The same could be said of canning and freezing food. I DO remember helping my mom can – very vividly – and just as vividly I remember the complaining I did (sorry, Mom!). However, once I got married to a man who loved to garden, and was very good at growing things, I began viewing those long summer days in the kitchen with hot jars and fresh food in a whole new light.  

As I began to put up jars and jars of food, I realized just how much of that knowledge had seeped into my brain from all those years ago and all those days in the kitchen working side by side with my mother. I can't tell you how many times I called my mom to say, "Even though I griped a lot, thanks for teaching me how to can."

Interestingly, over the years, I have taught quite a few friends how to can as well - people who weren't as blessed as I was to have a mother well versed in the ways of canning and freezing.

My youngest canning beans.  My youngest filling jars with beans.

In my opinion, it is very important to pass along this knowledge. I want all four of my children – both boys and girls – to have a basic knowledge of canning, dehydrating, freezing and other preservation methods for their future.

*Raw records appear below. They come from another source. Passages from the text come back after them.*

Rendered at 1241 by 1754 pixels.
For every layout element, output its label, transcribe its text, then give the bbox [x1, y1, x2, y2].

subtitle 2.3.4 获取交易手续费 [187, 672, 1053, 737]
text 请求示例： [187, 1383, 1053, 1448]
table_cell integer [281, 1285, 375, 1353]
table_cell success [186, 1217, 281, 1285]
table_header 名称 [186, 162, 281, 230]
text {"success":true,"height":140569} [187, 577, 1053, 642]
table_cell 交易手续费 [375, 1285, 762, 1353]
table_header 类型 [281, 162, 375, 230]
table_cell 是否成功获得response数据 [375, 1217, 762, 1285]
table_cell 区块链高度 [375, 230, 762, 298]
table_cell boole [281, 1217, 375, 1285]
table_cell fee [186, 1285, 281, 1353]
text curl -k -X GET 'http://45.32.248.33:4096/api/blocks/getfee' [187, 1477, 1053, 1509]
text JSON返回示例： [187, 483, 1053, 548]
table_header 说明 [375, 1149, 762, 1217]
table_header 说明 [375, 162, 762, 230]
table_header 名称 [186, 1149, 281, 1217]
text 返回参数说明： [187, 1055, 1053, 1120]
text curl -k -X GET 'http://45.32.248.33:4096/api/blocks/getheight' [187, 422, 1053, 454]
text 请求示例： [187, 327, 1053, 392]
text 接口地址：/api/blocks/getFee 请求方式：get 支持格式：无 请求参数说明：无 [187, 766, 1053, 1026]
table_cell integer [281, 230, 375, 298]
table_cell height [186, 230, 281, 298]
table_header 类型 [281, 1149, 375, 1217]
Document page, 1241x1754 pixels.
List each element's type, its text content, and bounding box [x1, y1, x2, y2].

I have already seen my children can green beans and freeze corn by themselves, start to finish. It was a teary moment – as well as a Kodak one! – while I was on the phone with my mother, sharing the moment when her youngest granddaughter was canning green beans and letting her know how what she taught me had been passed to another generation to be preserved.

This is just one of the many things I want to pass down to another generation. What knowledge do you want to share, or have you passed along, to your children so that it can be preserved for the future generations? Let me know in the comments below.

Until next time,
Amy

nebraskadave
3/15/2015 8:54:54 AM

Amy, I can't really remember my Mom canning but the outside cellar was always filled with jars of canned food. I suspect it was done while I was in school. My knowledge of canning and freezing has been gleaned from many years of reading about it in magazines and books. It's not my favorite thing to do and like you husband, I just like growing it and giving it away. I do keep some for myself but very little goes into the storage room. The thrill is in the growing and not the preserving for me. I haven't really tried drying but I've read that it's not hard and of course the best part is, it doesn't heat up the kitchen. Maybe some day I'll get more into preserving but no desire yet. ***** Have a great children teaching day.